Juma entonces se quitó la capa, con calma, dignidad que rebosaba hasta cubrir la senda de regreso, hacia el lugar donde la selva esconde a quienes la conocen. Detrás de él, dejó el eco de un baile en el que los hombres, por sus actos desconsiderados, fueron condenados dentro del cauce implacable del Jidïma, como una advertencia viva en la turbia serenidad de la eternidad selvática.

Historia

El mito tiene su origen en torno a una roca negra que exhala un vaho misterioso en medio de un chorro bravio, y la presencia de una mujer con rasgos divinos en ese lugar. La narración se centra en un personaje llamado Juma, un ser poderoso que vivía cerca de La Chorrera y que, después de que le robaran su capa ritual a orillas de un río, emprendió un viaje para recuperarla, transformando a varios seres y tribus en su camino. Finalmente, Juma llega al chorro de Jidïma, donde recupera su capa y provoca un evento conocido como el "Baile de Comer Gente". Durante este baile, los danzantes son atrapados por el poder de la capa de Juma y terminan convertidos en piedra, formando parte de la roca negra en el río.
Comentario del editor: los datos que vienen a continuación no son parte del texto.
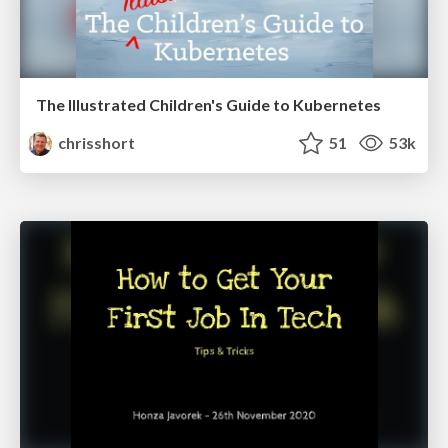
The Illustrated Children's Guide to Kubernetes
chrisshort
51
53k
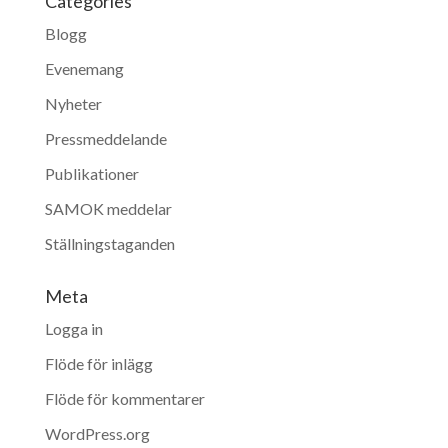
Categories
Blogg
Evenemang
Nyheter
Pressmeddelande
Publikationer
SAMOK meddelar
Ställningstaganden
Meta
Logga in
Flöde för inlägg
Flöde för kommentarer
WordPress.org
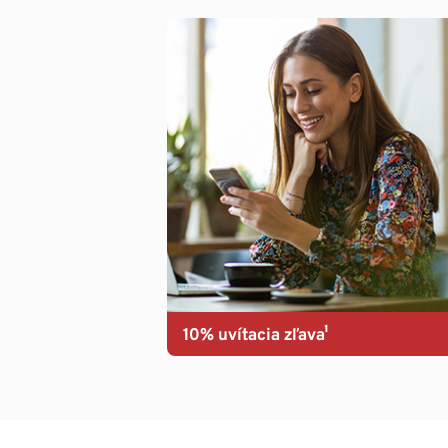
10% uvítacia zľava¹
Este mito describe cómo la transgresión y la falta de respeto hacia objetos sagrados pueden llevar a consecuencias sobrenaturales, y se perpetúa en el relato de las voces atrapadas en la corriente del río.

Además, el mito también explica la creación de la primera prenda para cubrir la desnudez humana, a través de la invención de Juma de un atuendo con hojas largas de zigobe después de que le robaran su capa.

Versiones

La narrativa presentada ofrece una única versión del mito, por lo tanto no hay múltiples iteraciones para contrastar. Sin embargo, dentro de esta versión, se pueden identificar varios elementos temáticos y narrativos que se entrelazan para formar una historia rica en simbolismo y consecuencias. Se trata de un mito que parece centrarse en la noción de respeto hacia objetos y figuras sagradas, reflejado en la pérdida y búsqueda de una capa ritual por el protagonista, Juma. La transformación de las personas que encontraron la capa en aves y posteriormente en piedras sugiere un castigo divino por la transgresión de límites sagrados, particularmente la apropiación indebida de objetos con valor ritual significativo.

El texto se caracteriza por su rica imaginería de transformación, cambio e identidad, representando a Juma en formas cambiantes mientras avanza en su misión de recuperación de la capa. Esta mutabilidad de forma puede simbolizar el poder divino y el entendimiento que Juma posee, en contraposición a la rigidez de aquellos que ignoran o deshonran creencias establecidas. La danza final y la subsiguiente petrificación de los danzantes subraya el poder del ritual y su capacidad para atraer consecuencias eternas cuando se ejecuta sin el debido respeto. El mito no solo cuenta la historia de un castigo, sino que también ofrece una advertencia sobre la importancia de honrar las prácticas y objetos sacros en la cultura a la que pertenece.

Lección

El respeto hacia lo sagrado es fundamental para evitar consecuencias nefastas.

Similitudes

Este mito se asemeja al mito griego de Orfeo, donde la música y el poder sobrenatural tienen un papel central, y al mito nórdico de Loki, que también involucra transformaciones y travesuras divinas.

Territorio

Ubicacion geografica del mito

Ubicacion registrada para este mito en el territorio.